**Kutipan Teks**
MENULIS UNTUK AKTUALISASI DAN EKSISTENSI DIRI
Oleh:
Agung Nugroho
Catur Saputro
Mengapa kita harus menulis? Sebuah
pertanyaan yang singkat, pendek, dan sederhana, tetapi jawabannya memerlukan
proses pemikiran yang panjang. Mengapa? Karena menulis itu bukan hanya sekadar
aktivitas psikomotorik fisik atau jasmani (yakni menulis atau mengetik dengan
menggunakan jari-jari tangan), melainkan juga melibatkan aktivitas kognitif dan
psikis. Menulis memerlukan proses berpikir yang melibatkan aktivitas kognitif.
Untuk bisa menulis harus memerlukan bahan bacaan. Bahan menulis adalah apa-apa
yang tersimpan dalam sistem memori dari hasil kegiatan membaca dalam arti
sempit (yakni membaca tulisan) maupun membaca dalam arti luas (yakni segala
aktivitas yang melibatkan proses berpikir, merenung, menganalisis, hingga
mensintesis dan mengkreasi hasil pemikiran).

**Soal Tertulis 1**
Jawablah pertanyaan berikut berdasarkan kutipan tentang menulis.
(a) Selain aktivitas psikomotorik fisik atau jasmani, aktivitas apa saja yang juga dilibatkan dalam menulis?
(b) Apa arti membaca dalam arti sempit?
(c) Apa yang diperlukan agar bisa menulis?
**Soal Tertulis 2**
Tuliskan kembali bagian kutipan tentang menulis dari "MENULIS UNTUK AKTUALISASI" sampai "melibatkan aktivitas kognitif.", dengan mengganti "psikomotorik" menjadi "motorik".
**Soal Tertulis 3**
Lanjutkan kutipan tentang menulis mulai setelah kalimat terakhirnya.

**Bahan Terkumpul**
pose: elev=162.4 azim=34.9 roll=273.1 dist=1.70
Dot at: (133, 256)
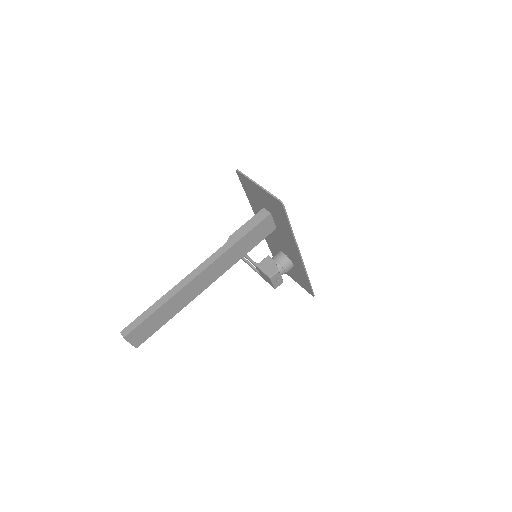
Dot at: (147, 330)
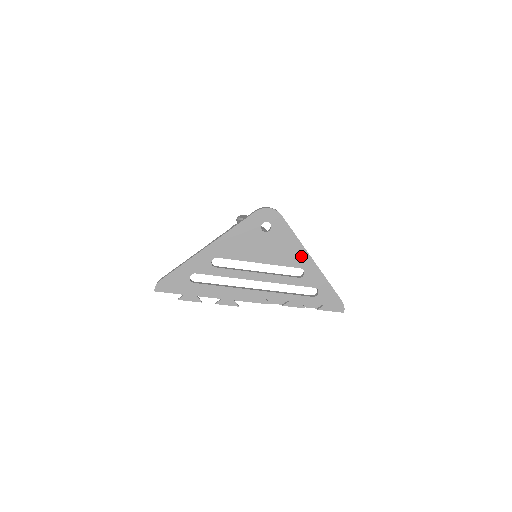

**Jawaban yang Diharapkan 1**
(a) Aktivitas kognitif dan psikis.
(b) Membaca tulisan.
(c) Bahan bacaan.

**Jawaban yang Diharapkan 2**
MENULIS UNTUK AKTUALISASI DAN EKSISTENSI DIRI
Oleh:
Agung Nugroho
Catur Saputro
Mengapa kita harus menulis? Sebuah
pertanyaan yang singkat, pendek, dan sederhana, tetapi jawabannya memerlukan
proses pemikiran yang panjang. Mengapa? Karena menulis itu bukan hanya sekadar
aktivitas motorik fisik atau jasmani (yakni menulis atau mengetik dengan
menggunakan jari-jari tangan), melainkan juga melibatkan aktivitas kognitif dan
psikis. Menulis memerlukan proses berpikir yang melibatkan aktivitas kognitif.

**Jawaban yang Diharapkan 3**
Menulis merupakan kegiatan
memelihara peradaban. Kita semua sudah mengetahui bahwa kemajuan peradaban
manusia tidak bisa dilepaskan dari kegiatan menulis. Kita bisa mengetahui
peradaban manusia zaman dulu melalui bukti-bukti peninggalan zaman dulu dalam
bentuk tulisan (baik dalam bentuk tulisan sederhana berupa simbol-simbol atau
gambar-gambar, maupun dalam bentuk kitab atau buku hasil karya para penulis). Melalui
kegiatan menelusuri atau membaca tulisan-tulisan orang zaman dulu, kita mampu
mengetahui bagaimana kondisi kehidupan orang zaman dulu. Pun demikian pula kita
saat ini, apa yang kita tulis sekarang bisa jadi akan menjadi bukti eksistensi
manusia zaman sekarang bagi manusia di masan depan. Manusia di masa depan akan
mengetahui peradaban sekarang melalui tulisan-tulisan yang dihasilkan para
penulis saat ini.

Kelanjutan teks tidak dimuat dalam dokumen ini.